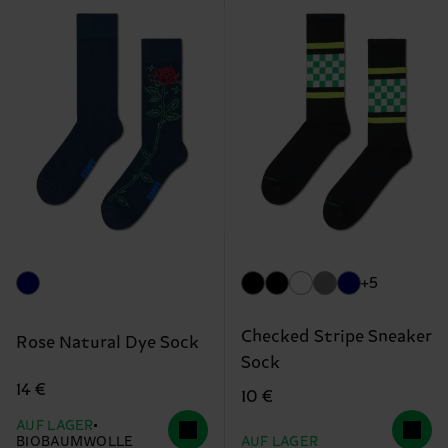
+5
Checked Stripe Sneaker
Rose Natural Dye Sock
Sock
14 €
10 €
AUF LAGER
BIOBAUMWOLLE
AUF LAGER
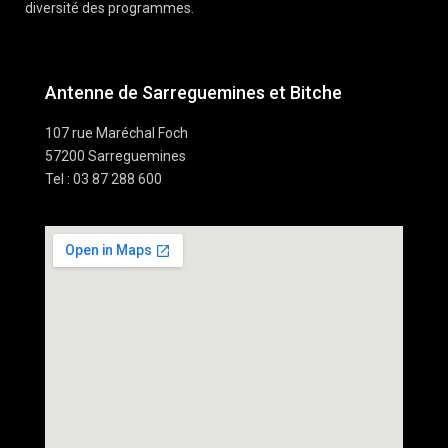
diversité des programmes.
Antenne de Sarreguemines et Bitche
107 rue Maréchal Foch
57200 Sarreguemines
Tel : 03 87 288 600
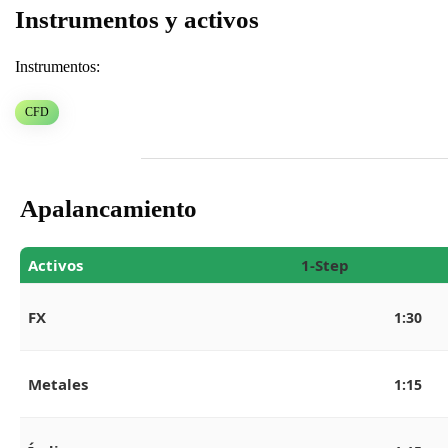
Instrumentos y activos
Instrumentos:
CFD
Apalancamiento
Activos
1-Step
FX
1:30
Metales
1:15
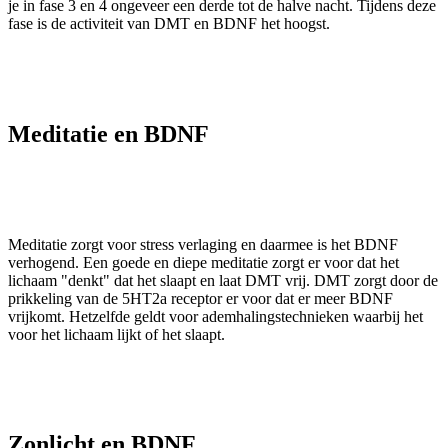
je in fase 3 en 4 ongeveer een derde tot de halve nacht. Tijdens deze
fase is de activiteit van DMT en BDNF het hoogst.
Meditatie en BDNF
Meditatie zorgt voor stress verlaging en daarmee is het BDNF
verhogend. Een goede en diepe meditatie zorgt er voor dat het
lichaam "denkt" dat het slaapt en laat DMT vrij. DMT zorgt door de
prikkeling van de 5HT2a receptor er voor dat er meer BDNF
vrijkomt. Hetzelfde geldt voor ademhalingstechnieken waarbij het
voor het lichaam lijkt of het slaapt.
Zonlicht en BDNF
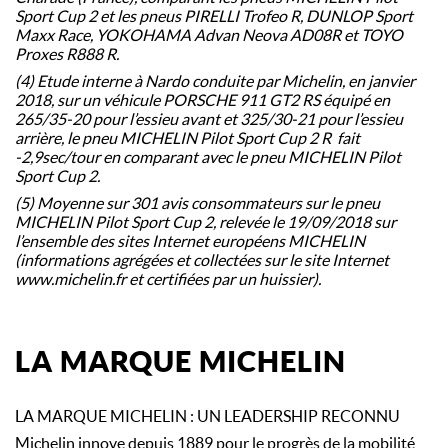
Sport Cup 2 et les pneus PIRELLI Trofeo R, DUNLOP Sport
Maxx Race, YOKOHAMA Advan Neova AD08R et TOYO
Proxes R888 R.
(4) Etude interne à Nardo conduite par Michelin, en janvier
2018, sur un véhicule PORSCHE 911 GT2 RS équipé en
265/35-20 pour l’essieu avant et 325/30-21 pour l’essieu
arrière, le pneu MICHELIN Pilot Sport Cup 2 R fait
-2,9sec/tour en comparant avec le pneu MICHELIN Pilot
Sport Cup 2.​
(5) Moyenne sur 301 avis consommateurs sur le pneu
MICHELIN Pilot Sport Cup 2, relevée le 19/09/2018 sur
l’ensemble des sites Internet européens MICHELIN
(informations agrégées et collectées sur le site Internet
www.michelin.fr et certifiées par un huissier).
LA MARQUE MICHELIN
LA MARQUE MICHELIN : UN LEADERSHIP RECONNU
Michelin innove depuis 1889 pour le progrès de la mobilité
════════════════
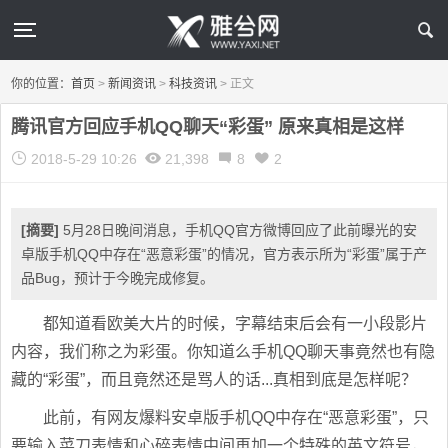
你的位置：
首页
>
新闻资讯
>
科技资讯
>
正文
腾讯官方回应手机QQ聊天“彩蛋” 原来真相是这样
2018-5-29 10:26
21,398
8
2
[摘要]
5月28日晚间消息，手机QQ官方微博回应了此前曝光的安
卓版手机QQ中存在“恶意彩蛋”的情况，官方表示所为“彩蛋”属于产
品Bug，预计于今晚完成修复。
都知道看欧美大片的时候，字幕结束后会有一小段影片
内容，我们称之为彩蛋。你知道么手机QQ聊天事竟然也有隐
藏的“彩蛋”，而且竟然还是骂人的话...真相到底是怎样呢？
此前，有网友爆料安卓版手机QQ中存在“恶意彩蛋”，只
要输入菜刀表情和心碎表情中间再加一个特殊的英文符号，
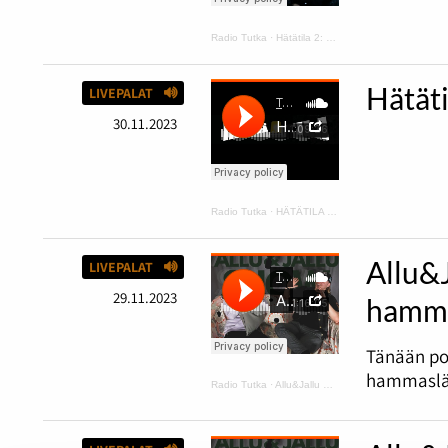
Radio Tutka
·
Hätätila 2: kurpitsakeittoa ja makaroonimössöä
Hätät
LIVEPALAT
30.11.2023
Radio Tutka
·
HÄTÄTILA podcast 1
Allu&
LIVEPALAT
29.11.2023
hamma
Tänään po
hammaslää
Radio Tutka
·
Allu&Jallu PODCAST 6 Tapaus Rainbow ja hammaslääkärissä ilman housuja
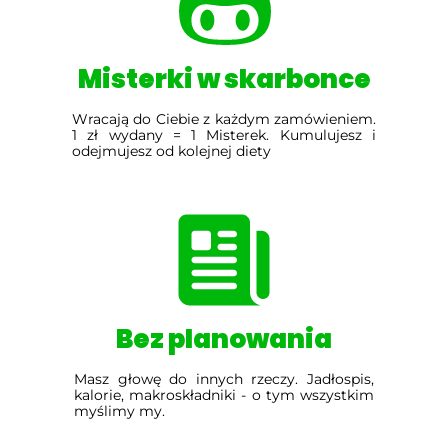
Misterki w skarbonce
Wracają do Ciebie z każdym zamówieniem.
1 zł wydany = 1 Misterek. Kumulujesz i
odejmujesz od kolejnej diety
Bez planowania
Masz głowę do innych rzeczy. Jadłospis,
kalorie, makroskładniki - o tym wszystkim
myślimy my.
════════════════
#### [THE TASK]
Look through the records and copy every line that has the word "MARQUE".

#### [TASK OUTPUT]
LA MARQUE MICHELIN
LA MARQUE MICHELIN : UN LEADERSHIP RECONNU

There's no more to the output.